China Targets Microsoft in Possible Monopoly Probe

China Targets Microsoft in Possible Monopoly Probe

Microsoft appears to have attracted the attention of Chinese business regulators, soon after the announcement of an antitrust investigation into U.S. chipmaker Qualcomm. The New York Times’ Andrew Jacobs and Chris Buckley report:

China is still one of the largest and most promising markets for United States tech companies, as well as home to the factories that make devices as varied as iPhones and Xboxes. But tensions between the United States and China have escalated over spying concerns by both sides. And in recent months Chinese authorities have increased their scrutiny of foreign tech companies.

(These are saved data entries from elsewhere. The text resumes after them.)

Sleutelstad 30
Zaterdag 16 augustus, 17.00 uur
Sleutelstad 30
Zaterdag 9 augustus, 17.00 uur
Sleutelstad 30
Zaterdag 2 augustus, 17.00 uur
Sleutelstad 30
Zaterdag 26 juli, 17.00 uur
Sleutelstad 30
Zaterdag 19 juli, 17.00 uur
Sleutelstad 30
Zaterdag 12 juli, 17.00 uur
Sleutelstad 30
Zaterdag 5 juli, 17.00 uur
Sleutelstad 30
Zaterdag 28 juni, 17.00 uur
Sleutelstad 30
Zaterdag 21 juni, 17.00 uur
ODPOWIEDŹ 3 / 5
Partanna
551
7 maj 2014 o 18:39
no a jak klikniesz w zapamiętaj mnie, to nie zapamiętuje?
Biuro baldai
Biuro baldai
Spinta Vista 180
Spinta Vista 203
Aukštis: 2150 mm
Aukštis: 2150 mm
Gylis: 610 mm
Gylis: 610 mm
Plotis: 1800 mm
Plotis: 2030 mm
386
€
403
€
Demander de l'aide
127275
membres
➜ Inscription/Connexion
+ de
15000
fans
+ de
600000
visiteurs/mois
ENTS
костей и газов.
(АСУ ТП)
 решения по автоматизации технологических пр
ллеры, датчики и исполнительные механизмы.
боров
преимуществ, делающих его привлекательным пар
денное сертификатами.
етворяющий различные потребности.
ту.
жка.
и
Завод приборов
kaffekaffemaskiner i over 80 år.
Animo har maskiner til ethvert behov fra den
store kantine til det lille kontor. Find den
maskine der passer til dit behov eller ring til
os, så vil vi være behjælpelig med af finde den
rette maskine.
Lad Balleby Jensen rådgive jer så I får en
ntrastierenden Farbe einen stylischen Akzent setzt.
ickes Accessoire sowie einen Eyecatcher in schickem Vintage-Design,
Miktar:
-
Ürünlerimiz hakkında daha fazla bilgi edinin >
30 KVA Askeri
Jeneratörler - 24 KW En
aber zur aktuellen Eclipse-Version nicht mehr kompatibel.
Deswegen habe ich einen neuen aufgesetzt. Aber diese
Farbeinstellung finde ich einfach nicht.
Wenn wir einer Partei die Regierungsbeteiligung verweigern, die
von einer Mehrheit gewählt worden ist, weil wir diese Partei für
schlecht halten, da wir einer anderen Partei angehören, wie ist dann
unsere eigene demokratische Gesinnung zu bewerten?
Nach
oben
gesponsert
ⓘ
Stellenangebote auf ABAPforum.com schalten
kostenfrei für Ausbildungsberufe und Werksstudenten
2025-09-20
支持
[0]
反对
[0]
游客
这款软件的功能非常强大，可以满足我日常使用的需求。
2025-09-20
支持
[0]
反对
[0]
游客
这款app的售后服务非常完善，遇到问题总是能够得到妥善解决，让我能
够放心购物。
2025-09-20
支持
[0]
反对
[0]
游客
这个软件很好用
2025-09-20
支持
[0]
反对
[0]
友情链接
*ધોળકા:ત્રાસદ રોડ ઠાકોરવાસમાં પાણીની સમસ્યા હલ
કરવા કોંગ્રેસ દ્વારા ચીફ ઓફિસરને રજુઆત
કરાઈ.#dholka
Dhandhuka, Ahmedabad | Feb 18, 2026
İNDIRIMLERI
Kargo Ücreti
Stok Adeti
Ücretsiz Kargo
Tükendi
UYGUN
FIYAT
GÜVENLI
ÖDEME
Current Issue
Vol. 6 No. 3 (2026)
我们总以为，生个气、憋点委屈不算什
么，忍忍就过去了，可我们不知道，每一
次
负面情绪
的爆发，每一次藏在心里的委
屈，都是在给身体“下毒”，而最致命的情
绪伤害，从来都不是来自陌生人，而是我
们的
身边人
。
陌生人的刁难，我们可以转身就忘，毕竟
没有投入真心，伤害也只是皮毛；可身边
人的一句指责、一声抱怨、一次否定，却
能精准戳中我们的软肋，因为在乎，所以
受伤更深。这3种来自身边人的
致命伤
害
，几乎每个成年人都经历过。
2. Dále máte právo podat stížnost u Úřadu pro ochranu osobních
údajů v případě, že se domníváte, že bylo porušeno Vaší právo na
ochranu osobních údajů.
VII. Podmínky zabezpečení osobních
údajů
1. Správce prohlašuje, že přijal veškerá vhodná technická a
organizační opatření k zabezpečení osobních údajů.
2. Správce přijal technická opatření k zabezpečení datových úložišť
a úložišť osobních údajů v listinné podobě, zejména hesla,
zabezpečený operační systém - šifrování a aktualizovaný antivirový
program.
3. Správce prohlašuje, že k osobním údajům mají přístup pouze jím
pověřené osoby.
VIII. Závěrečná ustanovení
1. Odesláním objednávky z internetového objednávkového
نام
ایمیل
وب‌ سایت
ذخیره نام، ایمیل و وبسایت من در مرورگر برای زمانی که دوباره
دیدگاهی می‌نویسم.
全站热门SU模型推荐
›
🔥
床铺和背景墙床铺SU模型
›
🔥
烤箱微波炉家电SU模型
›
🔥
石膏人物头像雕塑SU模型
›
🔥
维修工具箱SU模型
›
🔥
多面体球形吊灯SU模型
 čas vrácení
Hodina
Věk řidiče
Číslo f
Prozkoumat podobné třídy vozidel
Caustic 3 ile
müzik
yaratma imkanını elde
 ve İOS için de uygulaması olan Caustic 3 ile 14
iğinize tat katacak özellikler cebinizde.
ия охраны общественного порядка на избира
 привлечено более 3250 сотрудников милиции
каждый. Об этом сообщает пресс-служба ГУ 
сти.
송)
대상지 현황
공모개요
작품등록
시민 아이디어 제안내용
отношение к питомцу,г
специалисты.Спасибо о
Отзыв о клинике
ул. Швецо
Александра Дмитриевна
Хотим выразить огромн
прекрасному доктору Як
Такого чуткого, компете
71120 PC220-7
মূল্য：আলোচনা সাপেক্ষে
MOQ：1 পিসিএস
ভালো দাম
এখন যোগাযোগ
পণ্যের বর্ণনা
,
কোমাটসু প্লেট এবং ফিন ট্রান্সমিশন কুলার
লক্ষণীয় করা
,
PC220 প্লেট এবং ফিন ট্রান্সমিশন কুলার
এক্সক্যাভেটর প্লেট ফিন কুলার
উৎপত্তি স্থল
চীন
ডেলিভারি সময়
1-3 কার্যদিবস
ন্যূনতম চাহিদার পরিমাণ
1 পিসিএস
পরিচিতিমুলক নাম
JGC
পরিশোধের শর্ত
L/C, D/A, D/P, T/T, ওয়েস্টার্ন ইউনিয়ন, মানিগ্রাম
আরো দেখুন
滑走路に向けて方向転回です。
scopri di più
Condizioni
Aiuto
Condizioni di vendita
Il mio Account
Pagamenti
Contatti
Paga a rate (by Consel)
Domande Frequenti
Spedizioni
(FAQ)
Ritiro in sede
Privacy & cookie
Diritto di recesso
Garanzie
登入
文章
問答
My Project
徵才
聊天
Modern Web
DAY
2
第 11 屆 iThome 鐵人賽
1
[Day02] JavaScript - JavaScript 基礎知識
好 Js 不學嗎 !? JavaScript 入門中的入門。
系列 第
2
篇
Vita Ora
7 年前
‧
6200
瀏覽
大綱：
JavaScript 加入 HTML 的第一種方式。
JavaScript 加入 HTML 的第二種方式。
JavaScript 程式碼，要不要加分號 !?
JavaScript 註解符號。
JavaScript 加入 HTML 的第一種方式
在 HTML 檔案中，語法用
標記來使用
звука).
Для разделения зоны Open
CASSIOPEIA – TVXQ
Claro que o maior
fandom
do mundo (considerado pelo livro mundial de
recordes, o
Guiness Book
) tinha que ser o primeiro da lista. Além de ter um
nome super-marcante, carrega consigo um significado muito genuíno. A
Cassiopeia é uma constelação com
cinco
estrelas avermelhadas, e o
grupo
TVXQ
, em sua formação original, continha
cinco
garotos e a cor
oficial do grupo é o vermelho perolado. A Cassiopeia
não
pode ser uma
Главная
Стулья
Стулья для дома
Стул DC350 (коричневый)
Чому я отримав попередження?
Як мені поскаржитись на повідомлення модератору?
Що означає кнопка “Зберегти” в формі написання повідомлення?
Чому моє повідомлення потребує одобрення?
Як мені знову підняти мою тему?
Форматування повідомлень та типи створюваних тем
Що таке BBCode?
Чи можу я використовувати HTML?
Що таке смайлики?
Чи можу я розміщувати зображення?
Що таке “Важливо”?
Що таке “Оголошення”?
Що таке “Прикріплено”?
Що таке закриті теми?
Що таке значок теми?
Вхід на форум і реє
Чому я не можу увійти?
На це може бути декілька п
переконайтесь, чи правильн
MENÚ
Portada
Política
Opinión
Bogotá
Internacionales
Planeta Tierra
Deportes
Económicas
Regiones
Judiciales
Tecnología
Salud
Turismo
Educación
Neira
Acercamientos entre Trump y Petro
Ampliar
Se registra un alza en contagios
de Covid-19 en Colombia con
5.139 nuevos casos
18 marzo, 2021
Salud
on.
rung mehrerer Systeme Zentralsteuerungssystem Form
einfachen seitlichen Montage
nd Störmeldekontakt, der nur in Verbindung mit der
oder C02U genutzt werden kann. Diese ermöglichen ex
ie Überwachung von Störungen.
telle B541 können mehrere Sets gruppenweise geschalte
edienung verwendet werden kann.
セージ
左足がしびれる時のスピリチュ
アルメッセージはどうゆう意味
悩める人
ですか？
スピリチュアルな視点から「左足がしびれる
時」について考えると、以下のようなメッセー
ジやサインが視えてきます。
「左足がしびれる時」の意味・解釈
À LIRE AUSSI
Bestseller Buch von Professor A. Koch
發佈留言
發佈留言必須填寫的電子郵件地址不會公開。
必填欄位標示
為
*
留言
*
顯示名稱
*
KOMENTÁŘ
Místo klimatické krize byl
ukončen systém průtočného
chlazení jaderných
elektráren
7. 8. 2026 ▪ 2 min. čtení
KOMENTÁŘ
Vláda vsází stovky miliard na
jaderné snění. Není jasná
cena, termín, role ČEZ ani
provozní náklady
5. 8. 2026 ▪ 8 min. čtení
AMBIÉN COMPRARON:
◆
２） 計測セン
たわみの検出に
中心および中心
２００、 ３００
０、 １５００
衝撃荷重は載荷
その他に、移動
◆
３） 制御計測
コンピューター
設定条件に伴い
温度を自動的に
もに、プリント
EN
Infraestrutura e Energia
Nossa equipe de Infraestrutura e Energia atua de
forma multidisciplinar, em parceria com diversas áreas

At the same time, they appear to be stepping up their use of laws to help bolster the fortunes of native technology companies.

[…] The officials from the State Administration for Industry and Commerce visited Microsoft offices in four cities — Beijing, Shanghai, Guangzhou and Chengdu — Joanna Li, a public relations officer for the company, confirmed in a phone interview, answering questions about earlier reports in the Chinese news media.

“There was a visit from government officials to our offices,” she said. “Given the sensitivity of the issue, I can’t say anymore.” [Source]

Last month, China banned the use of Windows 8 on government computers, driving Microsoft to defend itself on Weibo against charges of harvesting data for the U.S. government. Apple has also faced claims by state broadcaster CCTV that iPhone location tracking poses a threat to national security, and similarly denied this in a bilingual statement on its Chinese website. Xinhua reports that CCTV’s claims have gained little public traction, though a proposal to ban officials from using iPhones garnered more approval according to Global Times.

Meanwhile, access to Microsoft’s OneDrive cloud storage service was disrupted earlier this month, while Chinese gamers have been incensed by recurring rumors that its XBox One console will cost far more in China than in the U.S.. All these headaches follow criticism in February over alleged political censorship of search results on the China version of its Bing search engine.